Tenere in ponte...

Molti lettori — senza saperlo — hanno provato (e provano) sulla loro pelle il senso di quest'espressione in quanto è affine a quella più conosciuta e adoperata, stare sulle corde che significa — come si sa — essere in apprensione, essere in attesa di una risposta, stare tra il sì e il no, insomma stare sul chi vive.
Che cosa c'entra il ponte con la locuzione? Ce lo spiega Ludovico Passarini (il re dei modi di dire): «... presa l'immagine o dal ponte stretto di un'asse di legno sopra l'acque per passarle; od anco, ch'è più probabile, dal ponte levatoio posto nel fossato circondante le antiche rocche; il qual ponte, restando ordinariamente sospeso, non veniva abbassato per dare il passo a un inviato o a persona sconosciuta, se il castellano, o il signore della rocca non lo concedeva. Intanto che questi venisse avvertito, o risolvesse, il forestiere doveva star lì in ponte, ossia era tenuto in ponte ad aspettare col dubbio penoso di vederlo o no calato, e per un tempo più o meno lungo, tirasse vento o piovesse alla dirotta. Lo stare come sospeso nell'uno e nell'altro ponte è situazione penosa; e simile a questa è lo stato di chi aspetta una notizia interessante. Dicesi anche delle cose».
È interessante - in proposito - riportare anche la spiegazione circa l'origine del modo di dire che dà il Minucci, uno dei notisti al Malmantile racquistato (un poema burlesco).

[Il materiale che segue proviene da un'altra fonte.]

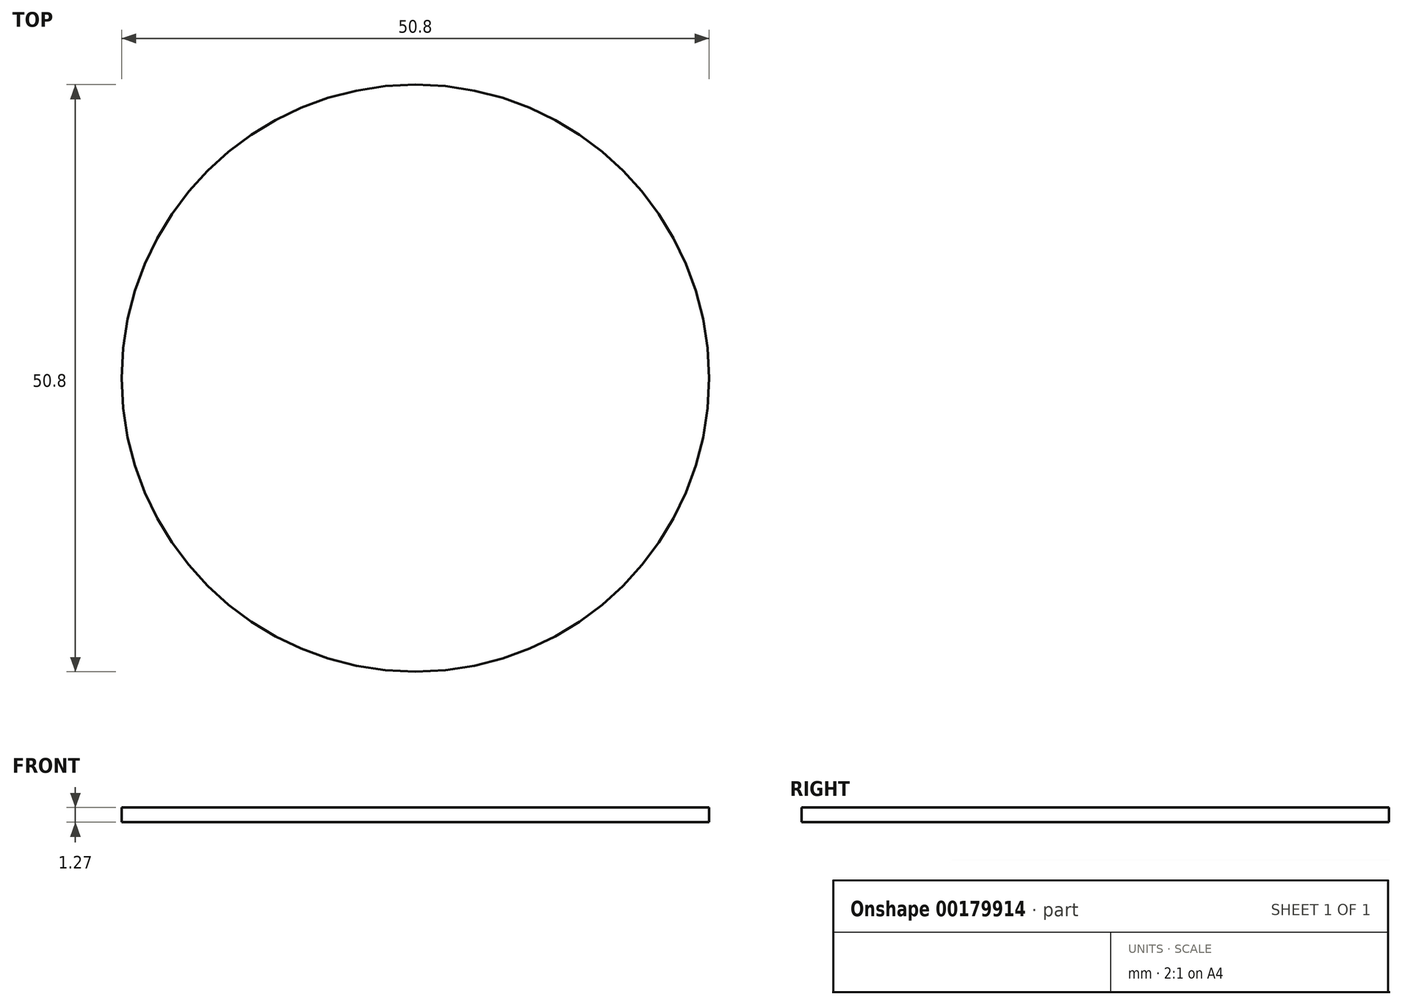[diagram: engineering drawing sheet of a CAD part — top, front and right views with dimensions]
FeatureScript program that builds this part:
annotation { "Feature Type Name" : "Feature", "Feature Type Description" : "" }
export const myFeature = defineFeature(function(context is Context, id is Id, definition is map)
    precondition{}
    {
        {
            var Q0;
            Q0=qCreatedBy(makeId("Top.planeOp"),FACE);
            var sketch = newSketch(context, id + "F0", { "sketchPlane" : qUnion([Q0])});
            skCircle(sketch, "E0", {"center": v(0, 0) * mm, "radius": 25.4 * mm});
            skSolve(sketch);
        }
        {
            var Q0;
            Q0=makeQuery(id+"F0.imprint","IMPRINT",FACE,{"disambiguationData":[TD([[makeQuery(id+"F0.imprint","IMPRINT",EDGE,{"derivedFrom":sQuery(id+"F0.wireOp",EDGE,"E0")}),1.0]])]});
            cPlane(context, id + "F1", {"entities" : qUnion([Q0]), "cplaneType" : CPlaneType.OFFSET, "offset" : 25.4 * mm, "width" : 152.4 * mm, "height" : 152.4 * mm});
        }
        {
            var Q0;
            Q0=qCreatedBy(id+"F1.planeOp",FACE);
            var sketch = newSketch(context, id + "F2", { "sketchPlane" : qUnion([Q0])});
            skCircle(sketch, "E1", {"center": v(0, 0) * mm, "radius": 38.1 * mm});
            skSolve(sketch);
        }
        {
            var Q0;
            Q0=makeQuery(id+"F2.imprint","IMPRINT",FACE,{"disambiguationData":[TD([[makeQuery(id+"F2.imprint","IMPRINT",EDGE,{"derivedFrom":sQuery(id+"F2.wireOp",EDGE,"E1")}),1.0]])]});
            var Q1;
            Q1=makeQuery(id+"F0.imprint","IMPRINT",FACE,{"disambiguationData":[TD([[makeQuery(id+"F0.imprint","IMPRINT",EDGE,{"derivedFrom":sQuery(id+"F0.wireOp",EDGE,"E0")}),1.0]])]});
            var Q2;
            Q2=makeQuery(id+"F0.imprint","IMPRINT",FACE,{"disambiguationData":[TD([[makeQuery(id+"F0.imprint","IMPRINT",EDGE,{"derivedFrom":sQuery(id+"F0.wireOp",EDGE,"E0")}),1.0]])]});
            var Q3;
            Q3=makeQuery(id+"F2.imprint","IMPRINT",FACE,{"disambiguationData":[TD([[makeQuery(id+"F2.imprint","IMPRINT",EDGE,{"derivedFrom":sQuery(id+"F2.wireOp",EDGE,"E1")}),1.0]])]});
            loft(context, id + "F3", {"bodyType" : ToolBodyType.SURFACE, "sheetProfilesArray" : [{ "sheetProfileEntities" : qUnion([Q0]) }, { "sheetProfileEntities" : qUnion([Q1]) }], "wireProfilesArray" : [{ "wireProfileEntities" : qUnion([Q2]) }, { "wireProfileEntities" : qUnion([Q3]) }]});
        }
        {
            var Q0;
            Q0=makeQuery(id+"F0.imprint","IMPRINT",FACE,{"disambiguationData":[TD([[makeQuery(id+"F0.imprint","IMPRINT",EDGE,{"derivedFrom":sQuery(id+"F0.wireOp",EDGE,"E0")}),1.0]])]});
            extrude(context, id + "F4", {"entities" : qUnion([Q0]), "oppositeDirection" : true, "depth" : 1.27 * mm});
        }
    });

Secondo questi, dunque, l'espressione deriverebbe dall'usanza degli antichi Romani di tenere le ceste (oggi diremmo le urne) per l'elezione dei magistrati sopra alcune tavole che chiamavano pontes: «Il mio voto è ancora nelle ceste, o coperto, e per conseguenza io sono sospeso, ed incero di quel che abbia a essere di me». E conclude (il Minucci) sostenendo che da questa usanza, appunto, è nato il modo di dire che «ci serve poi, questo, detto Tenere uno in ponte per esprimere trattenere uno colle speranze, o con altro secondo il subietto».